The petitioner, Kottila Veetil Krishnakumar, had constructed a two-story residential building with a total area of 315.08 sq.m., which was assessed for luxury tax under Section 5A of the Kerala Building Tax Act, 1975. In 2018, he transferred the first floor of the building to his wife via a registered settlement deed, which reduced the portion under his ownership to 162.30 sq.m.—below the threshold for luxury tax.
Krishnakumar argued that the transfer exempted him from luxury tax obligations, as he no longer owned a building exceeding the taxable area. He sought a refund for the luxury tax paid after the transfer and a declaration exempting him from future liability.
Distinction Between Tax Planning and Tax Evasion: The High Court emphasized that while tax planning within the law is permissible, tax evasion through artificial transfers is not. The judgment cited the concurring opinion of Justice Chinnappa Reddy in M/s McDowell and Company Limited v. Commercial Tax Officer (1985), which held:
"The proper way to construe a taxing statute... is to determine whether the transaction is a device to avoid tax, and whether the judicial process may accord its approval to it."
The Court noted that allowing such transfers would create a loophole enabling taxpayers to circumvent their obligations by simply transferring portions of property to close relatives.

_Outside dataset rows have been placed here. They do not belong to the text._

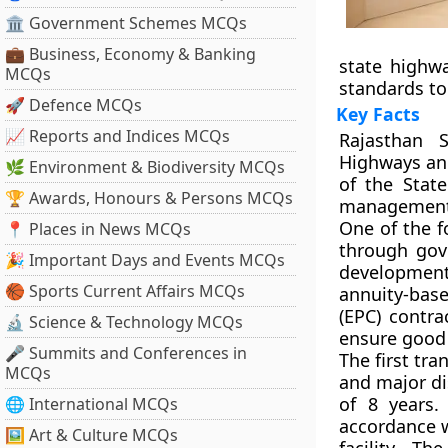
🏛 Government Schemes MCQs
💼 Business, Economy & Banking
state highwa
MCQs
standards to
🚀 Defence MCQs
Key Facts
📈 Reports and Indices MCQs
Rajasthan 
Highways and
🌿 Environment & Biodiversity MCQs
of the Stat
🏆 Awards, Honours & Persons MCQs
management,
One of the f
📍 Places in News MCQs
through gove
🎉 Important Days and Events MCQs
development
🏀 Sports Current Affairs MCQs
annuity-bas
(EPC) contra
🔬 Science & Technology MCQs
ensure good
🎤 Summits and Conferences in
The first tr
MCQs
and major dis
of 8 years.
🌐 International MCQs
accordance w
🖼 Art & Culture MCQs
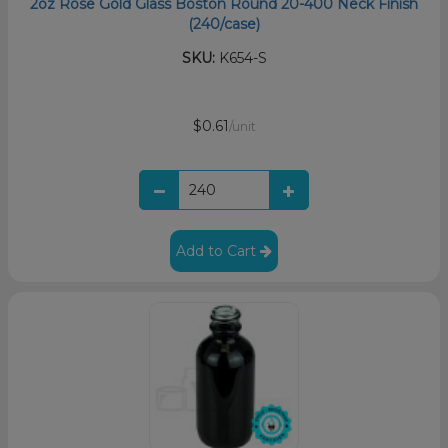
2oz Rose Gold Glass Boston Round 20-400 Neck Finish
(240/case)
SKU:
K654-S
$0.61
/unit
Add to Cart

Occupation and Benefit Derived: Justice Gopinath P. observed that despite the transfer, Krishnakumar continued to occupy and benefit from the entire building. This effective control invalidated his claim that the ownership transfer exempted him from tax liability.
Public Policy Considerations: The judgment underscored that tax evasion undermines state finances and increases the tax burden on compliant citizens. Citing Viscount Simon’s remarks in Latilla v. I.R. (25 TC 107), the Court stressed:
"Tax avoidance strategies, if successful, shift the burden to honest taxpayers and disrupt public revenue."
The High Court dismissed the writ petition, holding that the transfer of part of the building to the petitioner's spouse was a device for tax evasion rather than legitimate tax planning. The petitioner remained liable for the luxury tax as assessed.